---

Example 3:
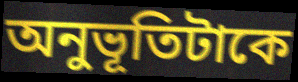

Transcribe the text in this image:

অনুভূতিটাকে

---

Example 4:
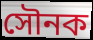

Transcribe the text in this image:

সৌনক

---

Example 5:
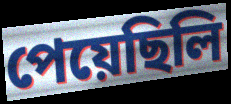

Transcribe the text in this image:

পেয়েছিলি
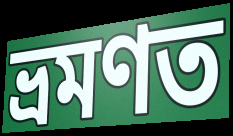
ভ্ৰমণত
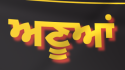
ਅਣੂਆਂ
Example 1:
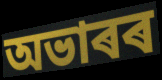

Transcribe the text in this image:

অভাৰৰ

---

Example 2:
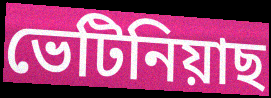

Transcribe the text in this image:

ভেটিনিয়াছ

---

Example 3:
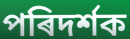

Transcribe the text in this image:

পৰিদৰ্শক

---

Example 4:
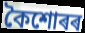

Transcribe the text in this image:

কৈশোৰৰ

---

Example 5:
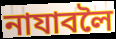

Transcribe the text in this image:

নাযাবলৈ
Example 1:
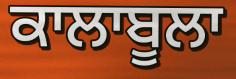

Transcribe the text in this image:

ਕਾਲਾਬੂਲਾ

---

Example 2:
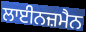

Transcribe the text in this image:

ਲਾਈਨਜ਼ਮੈਨ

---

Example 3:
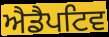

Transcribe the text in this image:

ਐਡੈਪਟਿਵ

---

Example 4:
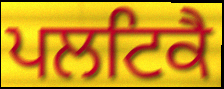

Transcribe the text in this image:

ਪਲਟਿਕੈ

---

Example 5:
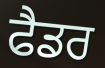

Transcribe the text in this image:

ਫੈਡਰ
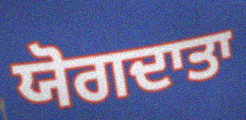
ਯੋਗਦਾਤਾ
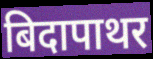
बिदापाथर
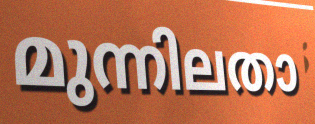
മുന്നിലതാ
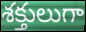
శక్తులుగా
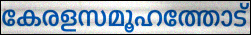
കേരളസമൂഹത്തോട്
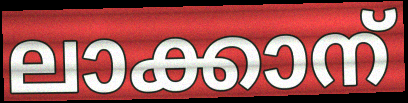
ലാക്കാന്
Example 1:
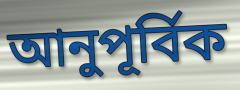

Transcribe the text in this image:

আনুপূর্বিক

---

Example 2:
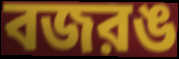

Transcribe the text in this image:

বজরঙ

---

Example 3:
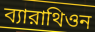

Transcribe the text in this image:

ব্যারাথিওন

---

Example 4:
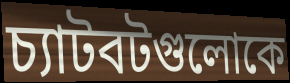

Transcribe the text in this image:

চ্যাটবটগুলোকে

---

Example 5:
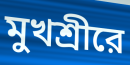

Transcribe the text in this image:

মুখশ্রীরে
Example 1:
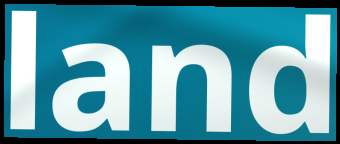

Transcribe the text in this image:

land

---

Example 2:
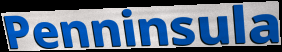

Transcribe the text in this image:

Penninsula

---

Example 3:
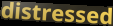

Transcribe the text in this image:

distressed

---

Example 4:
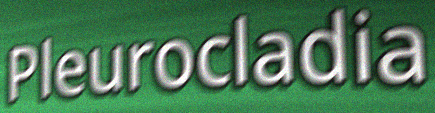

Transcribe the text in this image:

Pleurocladia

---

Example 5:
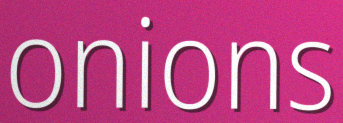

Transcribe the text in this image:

onions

******

*Exercise brief*. Quote all of the data above word for word, but leave the pictures out of your answer.

*Complete answer*.
---

Example 3:

Transcribe the text in this image:

অনুভূতিটাকে

---

Example 4:

Transcribe the text in this image:

সৌনক

---

Example 5:

Transcribe the text in this image:

পেয়েছিলি
ভ্ৰমণত
ਅਣੂਆਂ
Example 1:

Transcribe the text in this image:

অভাৰৰ

---

Example 2:

Transcribe the text in this image:

ভেটিনিয়াছ

---

Example 3:

Transcribe the text in this image:

পৰিদৰ্শক

---

Example 4:

Transcribe the text in this image:

কৈশোৰৰ

---

Example 5:

Transcribe the text in this image:

নাযাবলৈ
Example 1:

Transcribe the text in this image:

ਕਾਲਾਬੂਲਾ

---

Example 2:

Transcribe the text in this image:

ਲਾਈਨਜ਼ਮੈਨ

---

Example 3:

Transcribe the text in this image:

ਐਡੈਪਟਿਵ

---

Example 4:

Transcribe the text in this image:

ਪਲਟਿਕੈ

---

Example 5:

Transcribe the text in this image:

ਫੈਡਰ
ਯੋਗਦਾਤਾ
बिदापाथर
മുന്നിലതാ
శక్తులుగా
കേരളസമൂഹത്തോട്
ലാക്കാന്
Example 1:

Transcribe the text in this image:

আনুপূর্বিক

---

Example 2:

Transcribe the text in this image:

বজরঙ

---

Example 3:

Transcribe the text in this image:

ব্যারাথিওন

---

Example 4:

Transcribe the text in this image:

চ্যাটবটগুলোকে

---

Example 5:

Transcribe the text in this image:

মুখশ্রীরে
Example 1:

Transcribe the text in this image:

land

---

Example 2:

Transcribe the text in this image:

Penninsula

---

Example 3:

Transcribe the text in this image:

distressed

---

Example 4:

Transcribe the text in this image:

Pleurocladia

---

Example 5:

Transcribe the text in this image:

onions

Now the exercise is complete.